Jonathan Fanara Responsable des pages Littérature, Essais & Bandes dessinées et des actualités DVD/bluray

Les Futurs de Liu Cixin accueillent un sixième tome intitulé « Proies et prédateurs » aux éditions Delcourt. Jean-David Morvan et Yang Weilin y dépeignent un monde au bord de l’apocalypse, menacé par des extraterrestres cherchant à puiser sur Terre de quoi satisfaire leurs appétits. Et si nous n’étions plus qu’une ressource en sommeil, similaire à celles que nous exploitons au quotidien, parfois éhontément ?
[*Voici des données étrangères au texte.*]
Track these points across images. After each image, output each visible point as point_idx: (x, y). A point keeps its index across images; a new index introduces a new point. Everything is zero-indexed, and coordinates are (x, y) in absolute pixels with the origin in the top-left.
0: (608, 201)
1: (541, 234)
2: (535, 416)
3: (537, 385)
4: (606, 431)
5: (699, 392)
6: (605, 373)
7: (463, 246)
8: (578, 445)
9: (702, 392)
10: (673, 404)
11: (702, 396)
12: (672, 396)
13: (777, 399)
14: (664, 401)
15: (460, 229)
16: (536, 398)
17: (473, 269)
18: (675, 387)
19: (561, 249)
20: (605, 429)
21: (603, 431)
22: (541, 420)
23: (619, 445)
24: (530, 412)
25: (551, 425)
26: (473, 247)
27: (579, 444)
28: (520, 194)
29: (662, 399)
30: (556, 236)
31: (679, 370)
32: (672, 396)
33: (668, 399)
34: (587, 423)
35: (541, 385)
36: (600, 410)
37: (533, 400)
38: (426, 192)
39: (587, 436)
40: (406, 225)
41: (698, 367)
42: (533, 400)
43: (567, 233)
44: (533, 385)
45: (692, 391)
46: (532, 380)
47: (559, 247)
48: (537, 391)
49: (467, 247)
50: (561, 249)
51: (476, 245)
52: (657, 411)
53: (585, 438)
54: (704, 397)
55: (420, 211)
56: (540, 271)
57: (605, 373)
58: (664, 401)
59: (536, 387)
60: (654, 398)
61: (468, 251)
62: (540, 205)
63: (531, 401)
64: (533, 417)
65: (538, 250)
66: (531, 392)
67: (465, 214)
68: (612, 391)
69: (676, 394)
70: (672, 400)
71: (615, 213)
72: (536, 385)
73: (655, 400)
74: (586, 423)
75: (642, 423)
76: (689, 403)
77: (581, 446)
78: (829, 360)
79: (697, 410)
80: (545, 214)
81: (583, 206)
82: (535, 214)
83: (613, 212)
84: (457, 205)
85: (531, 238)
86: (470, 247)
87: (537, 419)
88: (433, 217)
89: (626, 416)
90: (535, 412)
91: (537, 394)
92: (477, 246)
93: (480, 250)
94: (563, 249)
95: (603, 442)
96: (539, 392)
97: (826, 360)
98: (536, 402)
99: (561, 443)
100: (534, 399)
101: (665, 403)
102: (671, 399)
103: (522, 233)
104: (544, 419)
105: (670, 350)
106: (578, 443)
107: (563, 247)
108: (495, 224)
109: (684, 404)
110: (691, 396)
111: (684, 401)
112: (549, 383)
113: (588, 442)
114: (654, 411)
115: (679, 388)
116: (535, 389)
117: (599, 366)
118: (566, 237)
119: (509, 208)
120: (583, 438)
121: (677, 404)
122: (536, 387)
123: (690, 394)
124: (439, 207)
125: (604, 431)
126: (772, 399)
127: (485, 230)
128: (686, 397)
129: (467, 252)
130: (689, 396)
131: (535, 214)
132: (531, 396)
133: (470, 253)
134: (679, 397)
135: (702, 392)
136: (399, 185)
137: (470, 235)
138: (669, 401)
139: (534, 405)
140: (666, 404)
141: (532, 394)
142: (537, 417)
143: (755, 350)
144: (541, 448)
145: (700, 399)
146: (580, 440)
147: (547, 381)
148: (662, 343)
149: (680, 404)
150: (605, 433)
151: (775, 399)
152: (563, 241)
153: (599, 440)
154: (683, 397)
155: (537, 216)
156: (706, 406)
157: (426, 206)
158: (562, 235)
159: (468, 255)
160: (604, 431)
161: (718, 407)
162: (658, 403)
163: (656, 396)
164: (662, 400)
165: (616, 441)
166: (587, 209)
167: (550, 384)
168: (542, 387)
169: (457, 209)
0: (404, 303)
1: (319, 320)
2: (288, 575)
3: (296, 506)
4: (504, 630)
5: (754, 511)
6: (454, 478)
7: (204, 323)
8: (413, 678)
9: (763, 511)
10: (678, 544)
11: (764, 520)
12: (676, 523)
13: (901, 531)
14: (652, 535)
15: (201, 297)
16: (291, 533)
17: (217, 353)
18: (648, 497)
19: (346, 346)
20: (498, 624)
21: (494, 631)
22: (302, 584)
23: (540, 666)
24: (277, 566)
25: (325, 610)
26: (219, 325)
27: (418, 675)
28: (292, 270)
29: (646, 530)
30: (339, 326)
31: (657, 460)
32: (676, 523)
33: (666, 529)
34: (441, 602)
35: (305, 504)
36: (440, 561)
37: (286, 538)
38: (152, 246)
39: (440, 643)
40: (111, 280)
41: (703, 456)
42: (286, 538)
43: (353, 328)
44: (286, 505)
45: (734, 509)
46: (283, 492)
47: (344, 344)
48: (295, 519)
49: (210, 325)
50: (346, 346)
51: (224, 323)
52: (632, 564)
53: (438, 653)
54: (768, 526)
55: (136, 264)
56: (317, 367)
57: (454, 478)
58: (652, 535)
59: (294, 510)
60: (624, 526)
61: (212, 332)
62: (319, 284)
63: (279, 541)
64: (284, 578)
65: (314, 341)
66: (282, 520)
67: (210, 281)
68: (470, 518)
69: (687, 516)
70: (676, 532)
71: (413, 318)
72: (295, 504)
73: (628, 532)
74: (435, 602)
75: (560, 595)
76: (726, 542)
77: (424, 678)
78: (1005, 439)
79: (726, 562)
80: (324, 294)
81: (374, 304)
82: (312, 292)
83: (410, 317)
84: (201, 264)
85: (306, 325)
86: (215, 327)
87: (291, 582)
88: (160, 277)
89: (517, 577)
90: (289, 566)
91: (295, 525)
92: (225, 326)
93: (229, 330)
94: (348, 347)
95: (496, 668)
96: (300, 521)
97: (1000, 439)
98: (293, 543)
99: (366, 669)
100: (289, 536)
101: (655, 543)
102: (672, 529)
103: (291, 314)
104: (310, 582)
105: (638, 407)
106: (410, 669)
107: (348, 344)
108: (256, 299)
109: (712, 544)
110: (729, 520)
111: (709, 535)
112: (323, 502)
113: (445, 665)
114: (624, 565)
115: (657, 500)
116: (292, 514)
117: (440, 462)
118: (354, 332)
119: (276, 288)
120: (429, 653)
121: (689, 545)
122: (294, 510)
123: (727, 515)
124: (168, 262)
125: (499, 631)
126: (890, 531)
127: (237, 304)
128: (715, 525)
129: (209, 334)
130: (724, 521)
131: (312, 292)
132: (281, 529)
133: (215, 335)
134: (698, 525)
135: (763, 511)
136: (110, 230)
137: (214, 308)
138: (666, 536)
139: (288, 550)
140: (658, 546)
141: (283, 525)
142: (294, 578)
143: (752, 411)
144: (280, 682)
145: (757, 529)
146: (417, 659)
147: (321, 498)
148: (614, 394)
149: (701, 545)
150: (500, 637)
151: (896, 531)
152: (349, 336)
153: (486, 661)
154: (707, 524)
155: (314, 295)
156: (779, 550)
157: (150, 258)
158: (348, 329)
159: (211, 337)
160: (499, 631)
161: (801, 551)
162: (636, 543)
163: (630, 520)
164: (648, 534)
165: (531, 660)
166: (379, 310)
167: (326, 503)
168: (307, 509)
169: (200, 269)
Sans en dévoiler tous les tenants et aboutissants, on peut avancer que « Proies et prédateurs » repose un cycle ininterrompu de prédations. À l’heure où les rapports climatiques et environnementaux alarmants s’accumulent, cette adaptation de Liu Cixin questionne à nouveau notre (in)capacité à vivre en harmonie avec la nature et à préserver l’équilibre d’une planète dont nous exploitons de manière non durable des ressources qui ont mis des siècles à se former. Il se trouve que cette réflexion traverse dans l’album plusieurs temporalités et circule sans heurts d’une civilisation à l’autre, les auteurs s’employant à diaboliser certains comportements pour ensuite nous révéler, de manière subtile, en quoi nous tendons à les reproduire nous-mêmes. Ce n’est pas un hasard si Cristal, l’entité ayant parcouru l’univers pour prévenir l’humanité du danger qu’elle encourt, finit lasse et résignée par l’attitude irresponsable des hommes.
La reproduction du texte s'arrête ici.